The antimicrobial properties of quaternized nanogels Qc1-NG and Qc12-NG and Triclosan-loaded nanogel Qc12-NG+T against planktonic staphylococci were evaluated by determining the minimal inhibitory (MIC) and minimal bactericidal concentrations (MBC). The nonquaternized tA-NG and Triclosan were tested as control groups. Nanogels and Triclosan were dispersed in either TSB or NB and further serial diluted in 96-well plates (100 μL per well) except the positive control wells containing only broth medium. Ten microliters of the above-mentioned bacterial suspension (1 × 105 bacteria mL–1) was added to each well and incubated for 24 h at 37 °C. All these growth assays were performed in triplicate. To obtain a higher and homogeneous solubility in TSB or NB medium, we first dissolved Triclosan in ethanol, and then diluted it with the medium to get a solubility of 20 mg/L in a 1:50 solution of ethanol:TSB/NB medium (pH 7.2). This approach results in a homogeneous Triclosan solution of 20 mg/L in the medium at 37 °C.

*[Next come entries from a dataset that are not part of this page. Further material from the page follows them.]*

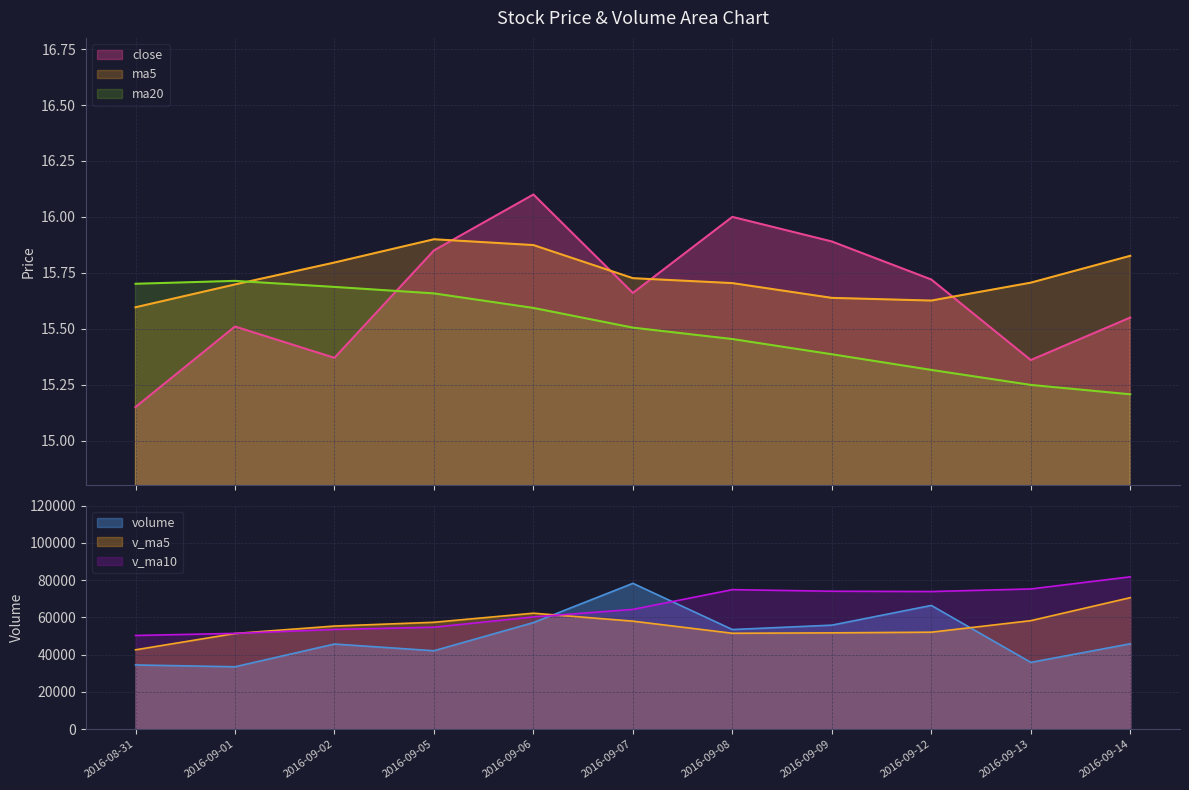

What is the spread (max minus min) of values at 2016-09-01?

0.2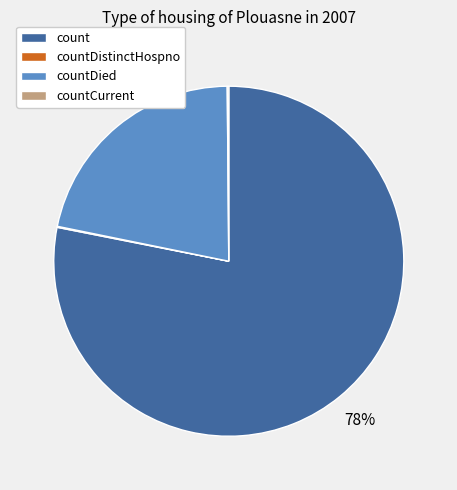

To the nearest percent, what is the difference between the largest and smallest slice percentages?

78%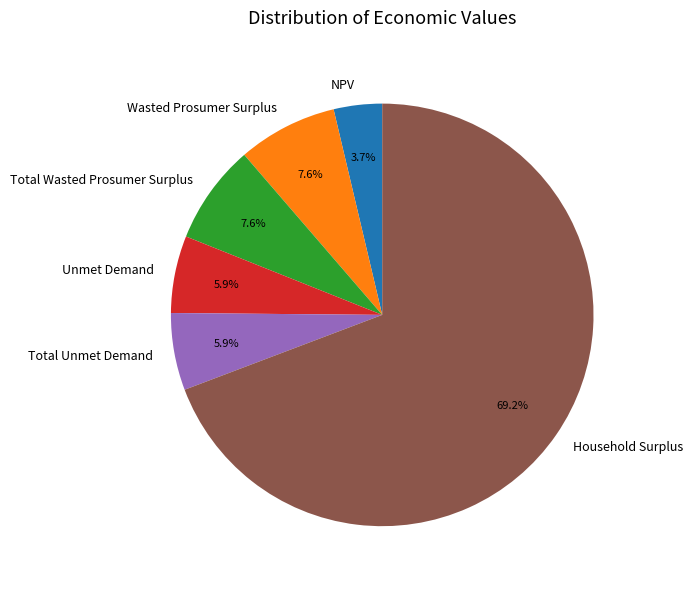

What percentage is the Wasted Prosumer Surplus slice, to the nearest percent?

8%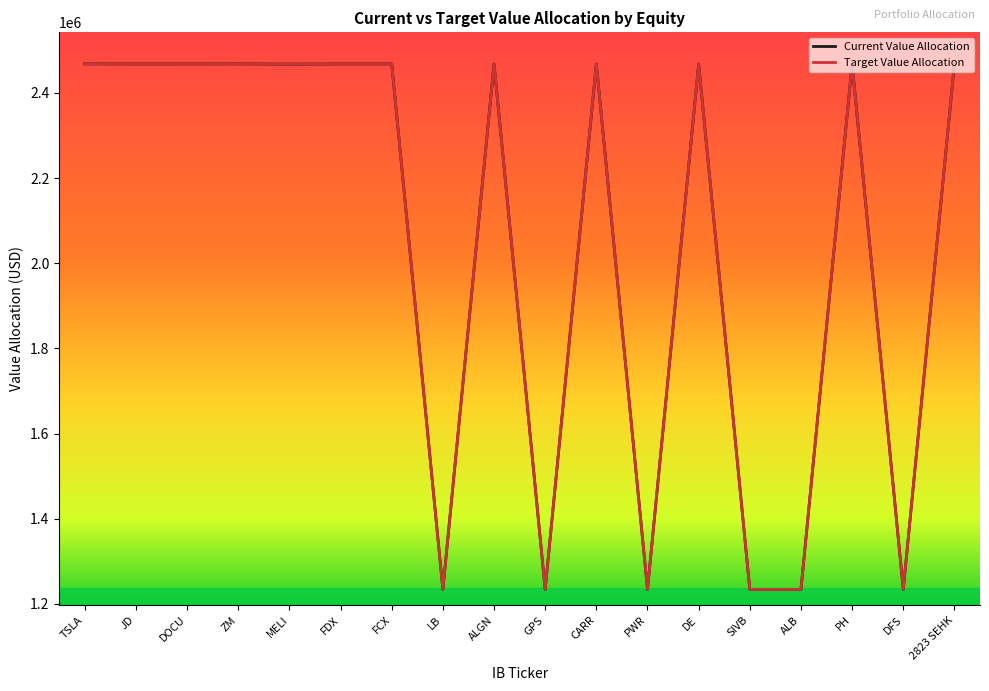

What is the greatest value displayed?

2468130.0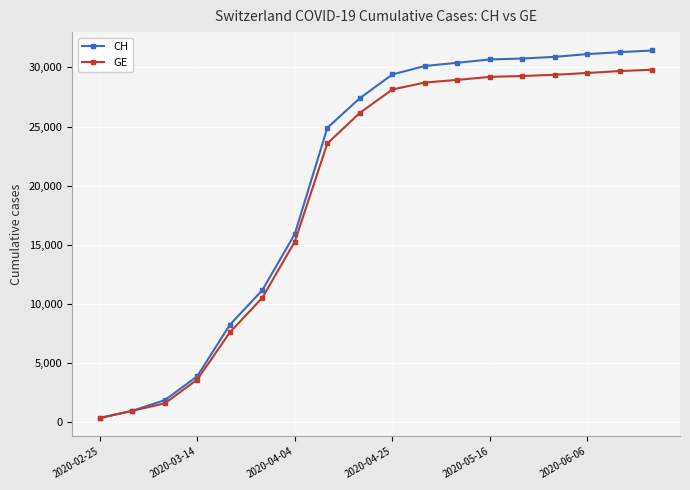

Does the chart display data point markers on the line(s)?

Yes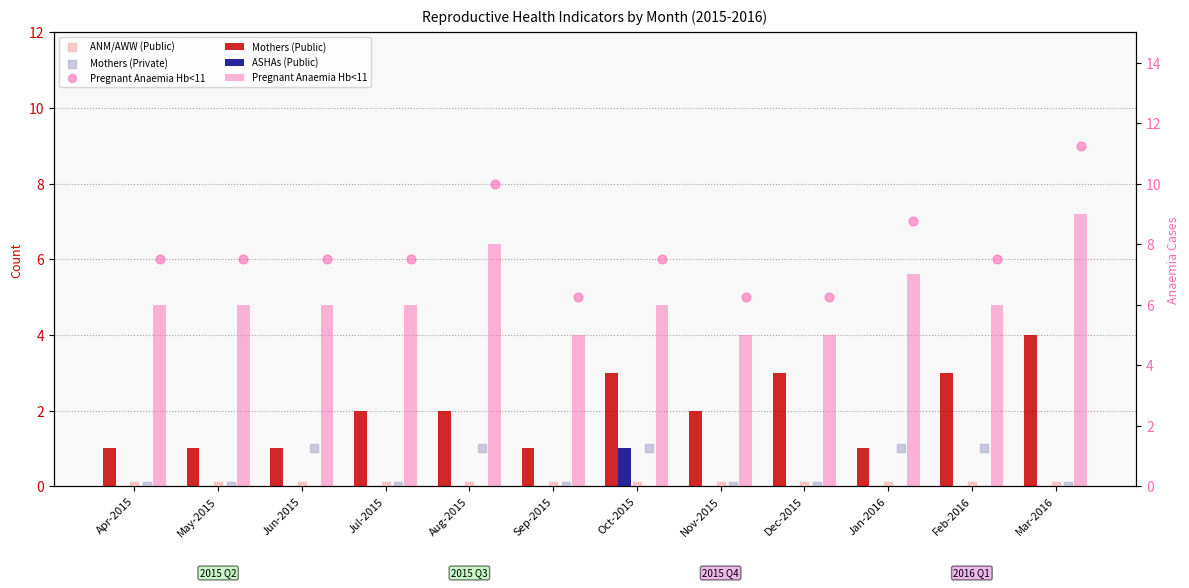

Which series reaches the minimum Y coordinate?

ASHAs (Public)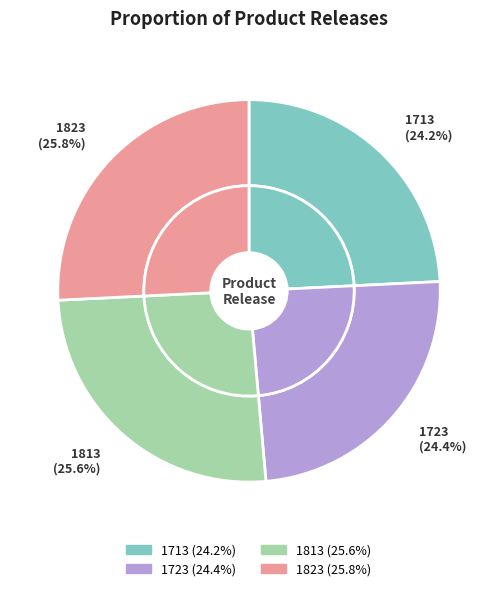

Which category has the smallest portion of the pie?

1713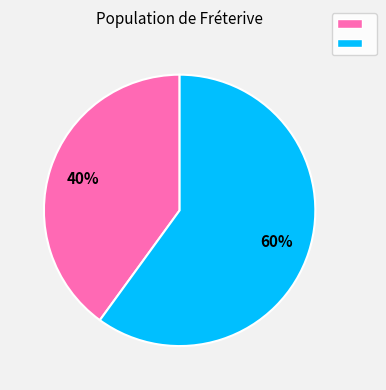

Is there a majority slice in this chart?

Yes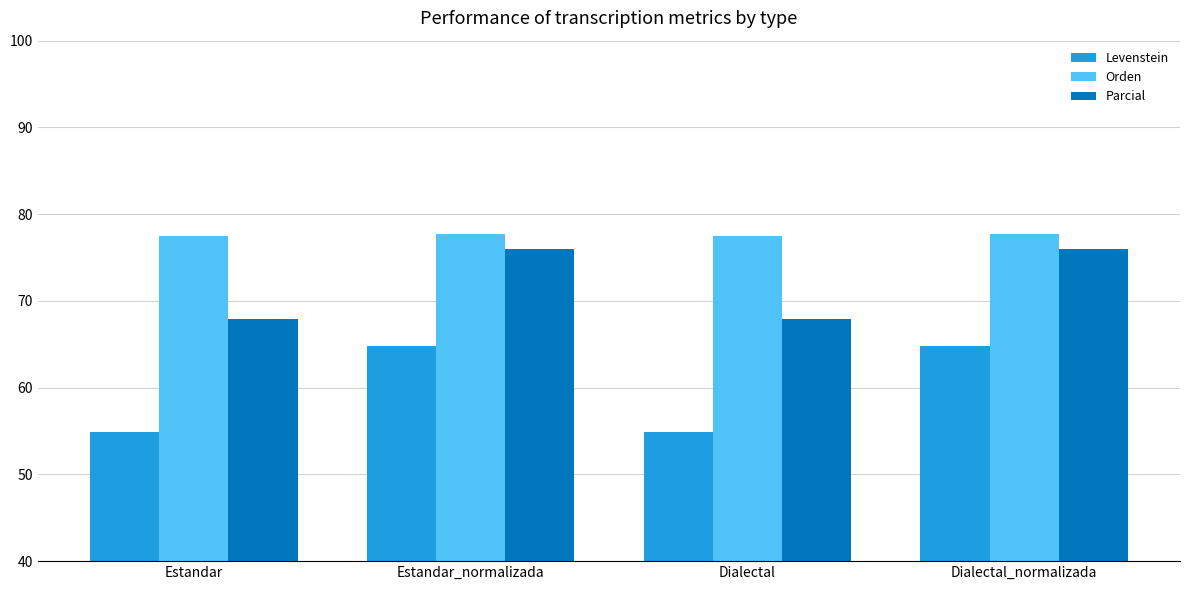

What position from the left is Dialectal?

3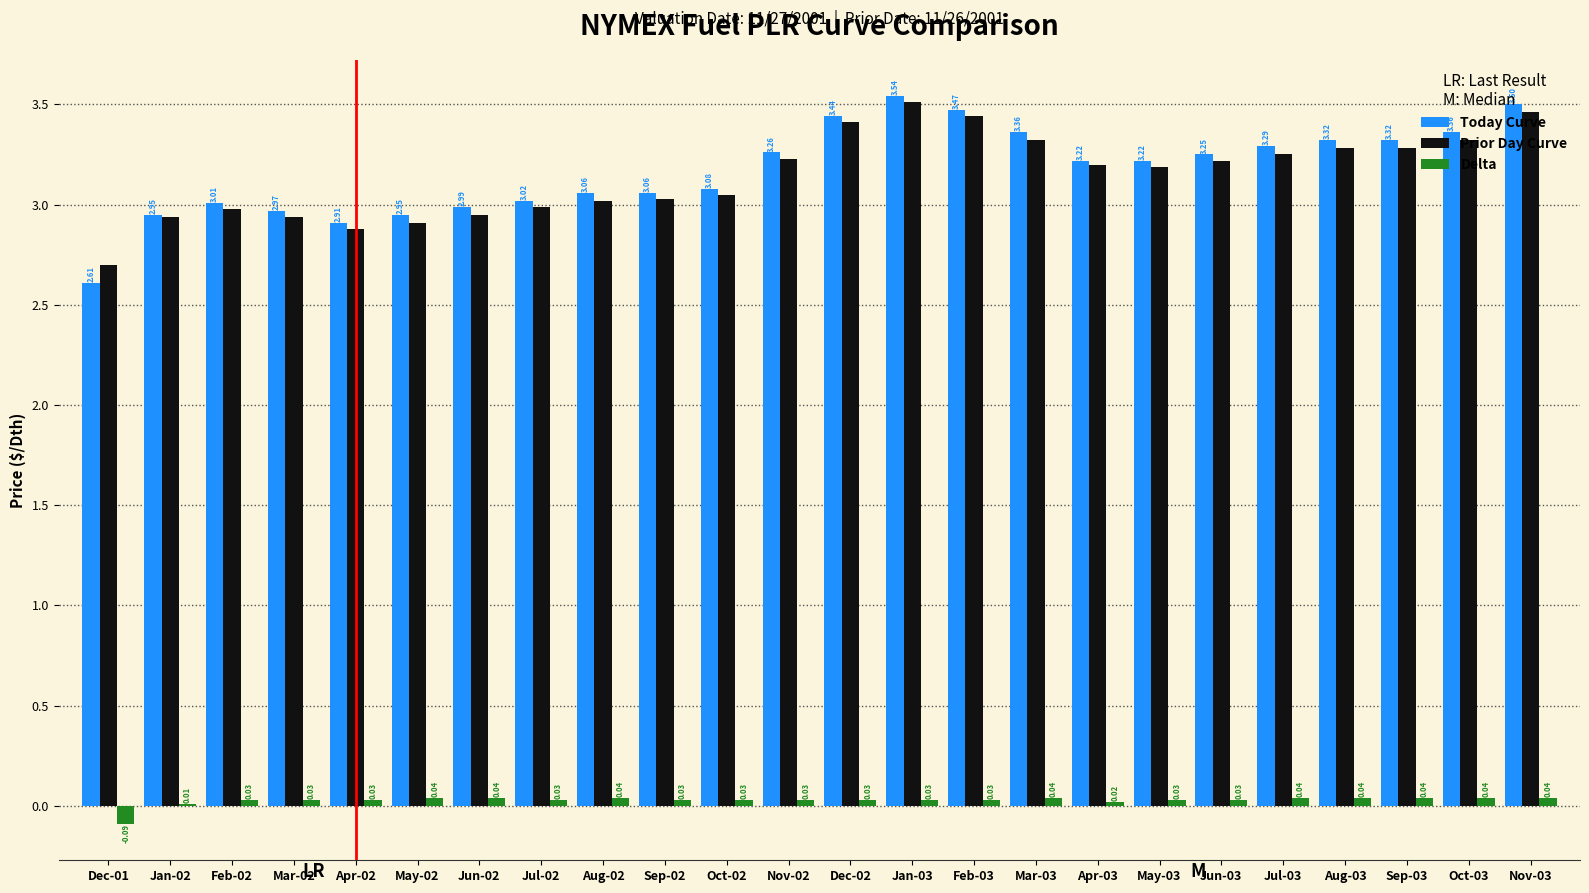

What is the sum of all Prior Day Curve values?

75.5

The MIC values were taken at the lowest concentration of nanogels or Triclosan at which no visual bacterial growth was detectable. The MBC values were determined by plating each MIC dilution series of no visible bacteria growth on TSB or NB agar plates. After being incubated for 24 h at 37 °C, the lowest concentration at which colony formation remained absent was taken as the MBC. Three independent experiments were performed for each sample tested.

Cytotoxicity Assay

XTT assay was carried out to evaluate the cytotoxicity of nanogels against L929 cells (Mouse fibroblast cell line). Triclosan was selected as a control. L929 cells were cultured in Minimum Essential Medium (MEM, Gibco) supplemented with 10% fetal bovine serum (Gibco) and 100 units mL–1 of streptomycin and penicillin (Gibco). The cells were maintained at 37 °C in a humidified atmosphere of 5% CO2 in air. L929 cells were separately seeded into 96-well plates at a density of 8000 cells per well for 24 h and 5000 cells per well for 48 and 72 h (n = 3). Wells containing 100 μL of medium alone were included as blank absorbance readings. After 24 h of incubation, the medium was replaced with 100 μL of fresh medium containing nanogels and Triclosan at various concentrations (1000, 500, 250, 125, 62.5, 31.3, 15.6, 7.8, and 3.9 μg mL–1 for tA-NG, Qc1-NG, and Qc12-NG; 10, 5, 2.5, 1.25, 0.625, 0.313, 0.156, 0.078, and 0.039 μg mL–1 for Qc12-NG+T and Triclosan) and incubated for another 24, 48, or 72 h. Cells without treatment were used as the control. Afterward, 50 μL of XTT solution (2,3-bis(2-methoxy-4-nitro-5-sulfophenyl)-2H-tetrazolium-5-carboxanilide, AppliChem, A8088) was added to each well, and the cells were then incubated for another 2 h. The absorbance at 490 nm was measured with a FluoStar Optima Plate reader. To avoid nonspecific readings, the absorbance at 690 nm was measured and subtracted from the 490 nm measurement. The cell viability was determined by the standard XTT assay protocols. Three independent experiments were performed for each sample tested.